Malgré le fait qu’il y ait d’autres raisons pouvant expliquer les changements observés depuis quelques mois, l’augmentation de l’utilisation de suppléments palmitiques semble être la cause la plus probante. Qu’ils soient responsables ou non de la dureté du beurre ou du changement du goût est une chose. Mais de constater que les producteurs de lait normalisent la pratique sans tenter de comprendre le problème démontre un manque de transparence. Pour en rajouter, Les Producteurs de lait du Québec s’entêtent pour dire que les produits achetés en magasin ne représentent aucun danger pour la santé des consommateurs. Il n’existe aucune étude qui indique que les produits fabriqués à base d’ingrédients laitiers provenant de vaches nourries d’acides palmitiques soient bons pour la santé. Les études citées par la Fédération visent les ingrédients, et non les produits finis. 

Néanmoins, dans l’ensemble, les producteurs de lait sont de bonne foi. Ils font exactement ce qu’il faut faire, selon leurs connaissances actuelles. Avec le Buttergate, cependant, le clivage est plus évident que jamais entre les sciences animales, qui dictent les méthodes de production à la ferme, et les sciences alimentaires, qui surveillent la qualité de nos produits au détail. Autrement dit, pendant que les producteurs utilisent de l’huile de palme pour nourrir leurs vaches, peu d’effort est effectué pour comprendre la psychologie du consommateur.
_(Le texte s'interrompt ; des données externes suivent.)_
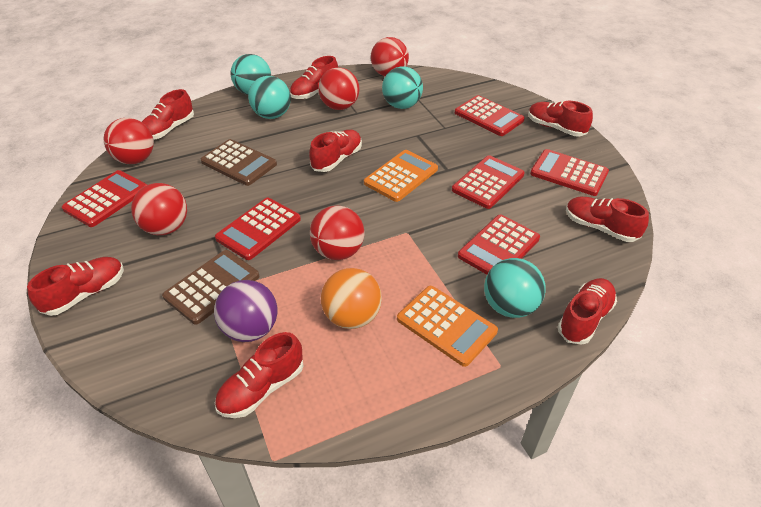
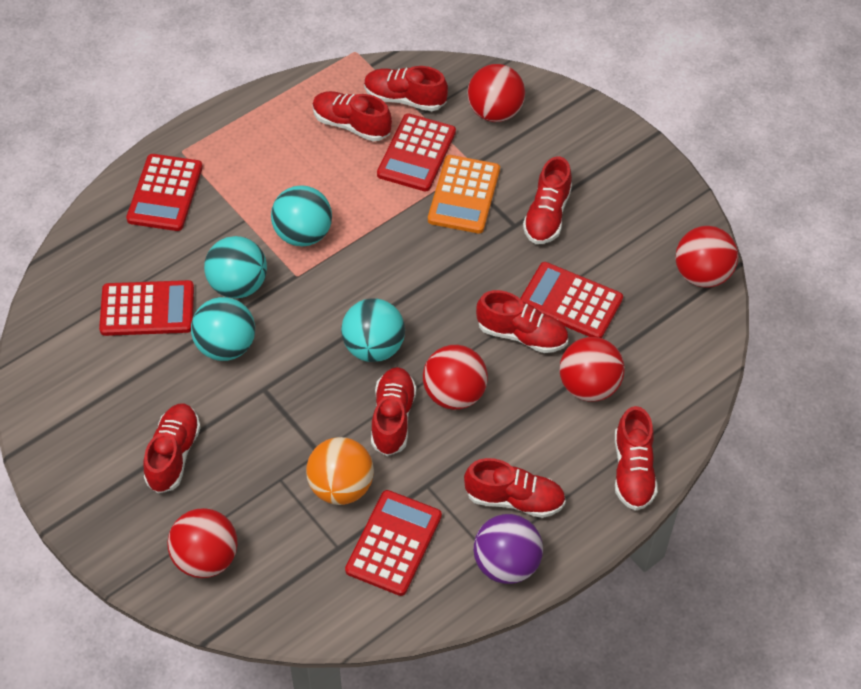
brown calculator: 2 -> 0
orange calculator: 2 -> 1
red calculator: 6 -> 5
Pendant que l’huile de palme est acceptée à la ferme, elle est systématiquement condamnée par plusieurs d’entre nous pour des raisons éthiques, environnementales ou autres. 

Alors puisque le lait — et son gras — est un bien public au Canada, contrairement à d’autres pays, il est temps que les producteurs laitiers soient à l’écoute des consommateurs.